I used the script you provied to get this up. Within the virtual machines, I can ping the gateway/host tun0 and I can ping the host (192.168.1.10). From the host, I can ping both virtual machines. But, I can't ping qemu-1 from qemu-2 or vice versa, and that's exactly what I need! From the routing table on the host, shouldn't any packet to 192.168.1.40 or 50 be routed to 192.168.1.30? This works when I ping host->qemu but it doesn't work when a packet "comes out of" tun0 and has to go back into tun0 to the other virtual machine.

I'm sure there's just a little iptabes rule missing, but how do I do this? Any help would be greatly appreciated.

----------

## Redeeman

why not just use the --user-net thing, then you dont need a tun/tap device

----------

## fourhead

OK, I tried that, I started both qemu's with -user-net. Both vms then get the IP 10.0.2.15, the DHCP server and router that qemu provides is 10.0.2.2. I can reach the Internet with both vms, but of course I can't ping between them. So I set the second vm to a static config with 10.0.2.16 and left all other settings as they are ... but nothing happend. I still can't ping from one vm to the other.
====
Written instruction A. Set down the passage from the QEMU networking thread exactly, starting at "I used the script" and ending at "be greatly appreciated.".
Written instruction B. Take the thread on getting two QEMU virtual machines to ping each other further, carrying on from its last post.
The records that come next have no connection to the forum thread about QEMU networking.
====
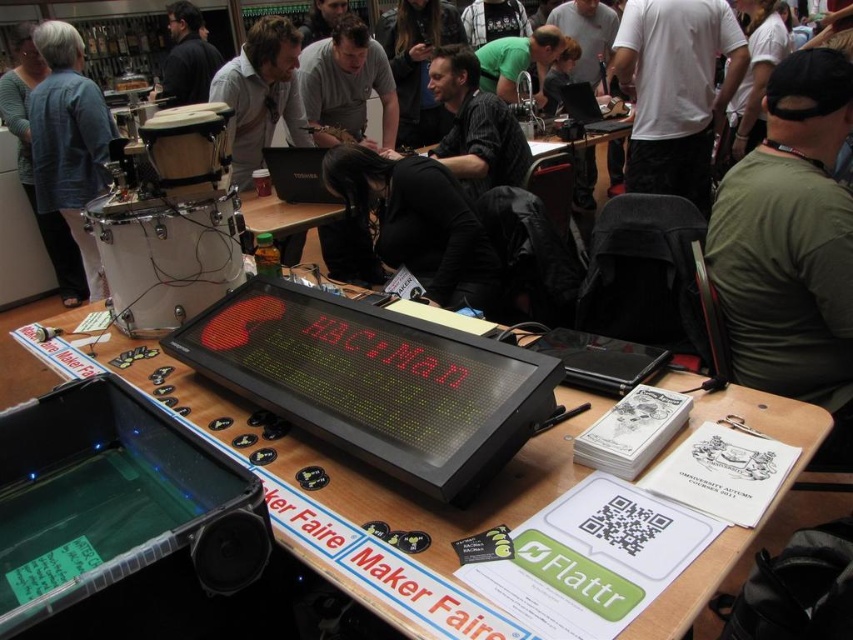
Which of these two, gray matte shirt at center or green shirt at center, stands shorter?

green shirt at center is shorter.

Who is taller, gray matte shirt at center or green shirt at center?

With more height is gray matte shirt at center.

Does point (352, 122) come in front of point (511, 67)?

Yes, it is in front of point (511, 67).

Where is `gray matte shirt at center`? gray matte shirt at center is located at coordinates (346, 84).

Can you confirm if black matte shirt at center is bigger than black plastic speaker at lower left?

Yes, black matte shirt at center is bigger than black plastic speaker at lower left.

Does black matte shirt at center have a greater width compared to black plastic speaker at lower left?

Correct, the width of black matte shirt at center exceeds that of black plastic speaker at lower left.

Locate an element on the screen. This screenshot has height=640, width=853. black matte shirt at center is located at coordinates (x=416, y=221).

Image resolution: width=853 pixels, height=640 pixels. I want to click on black matte shirt at center, so click(416, 221).

Which of these two, black matte shirt at center or light brown leather jacket at upper center, stands shorter?

black matte shirt at center is shorter.

Does black matte shirt at center have a larger size compared to light brown leather jacket at upper center?

Correct, black matte shirt at center is larger in size than light brown leather jacket at upper center.

Identify the location of black matte shirt at center. (416, 221).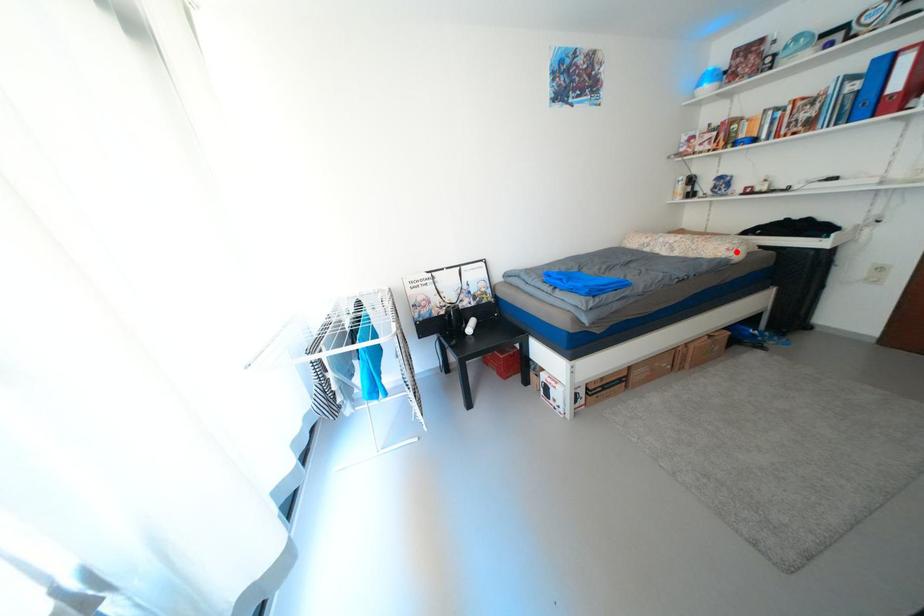
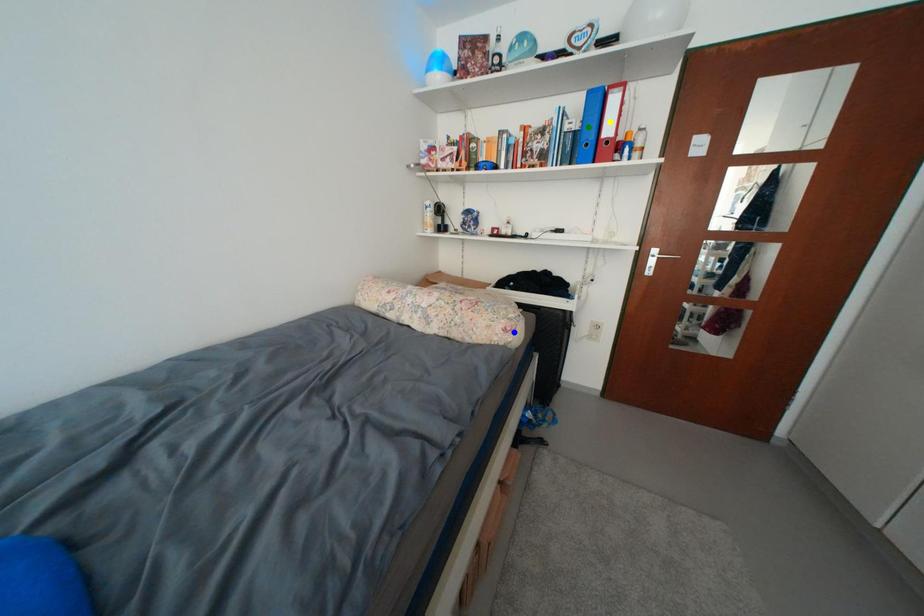
Question: I am providing you with two images of the same scene from different viewpoints. A red point is marked on the first image. You are given multiple points on the second image. Which spot in image 2 lines up with the point in image 1?

Choices:
 (A) blue point
 (B) yellow point
 (C) green point

Answer: (A)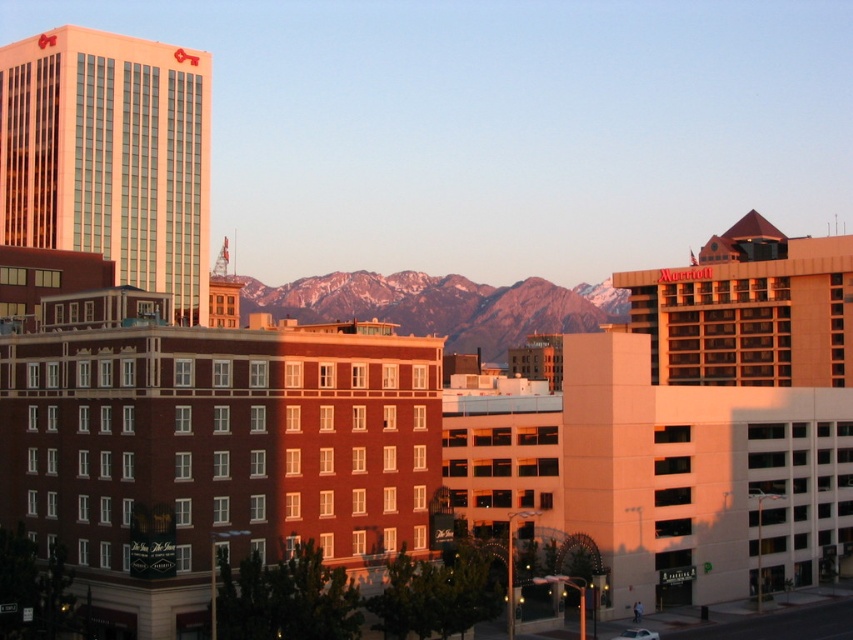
====
Answer A.
I used the script you provied to get this up. Within the virtual machines, I can ping the gateway/host tun0 and I can ping the host (192.168.1.10). From the host, I can ping both virtual machines. But, I can't ping qemu-1 from qemu-2 or vice versa, and that's exactly what I need! From the routing table on the host, shouldn't any packet to 192.168.1.40 or 50 be routed to 192.168.1.30? This works when I ping host->qemu but it doesn't work when a packet "comes out of" tun0 and has to go back into tun0 to the other virtual machine.

I'm sure there's just a little iptabes rule missing, but how do I do this? Any help would be greatly appreciated.

Answer B.
What I tried with tun and bridging was the following:

Start the first qemu on tun0, tun0 has 192.168.1.30. Start the second qemu on tun1 with 192.168.1.31. The internal IP's that the guest OS has 192.168.1.40 and .50 respectively. I now thought I could create a bridge br0

brctl addbr br0

and then connect tun0 and tun1 together:

brctl addif tun0

brctl addif tun1

ifconfig br0 up

But the both VMs still can't ping each other. I'm pulling my hair out because of this, I'm trying the whole day now. Is there any easy iptables rule or bridge setup so that a ping that goes from qemu1->tun0->tun1->qemu2. Or, as I first tried it, use VDE, connect both qemus to the same tun device which also didn't work. I always have full networking, EXCEPT between the two virtual machines....

Any help on this would be very appreciated, I have to get this to work somehow!!

Tom

----------

## mel_82

I think that ping between VM was implemented in QEMU from 0.8..

Is it true?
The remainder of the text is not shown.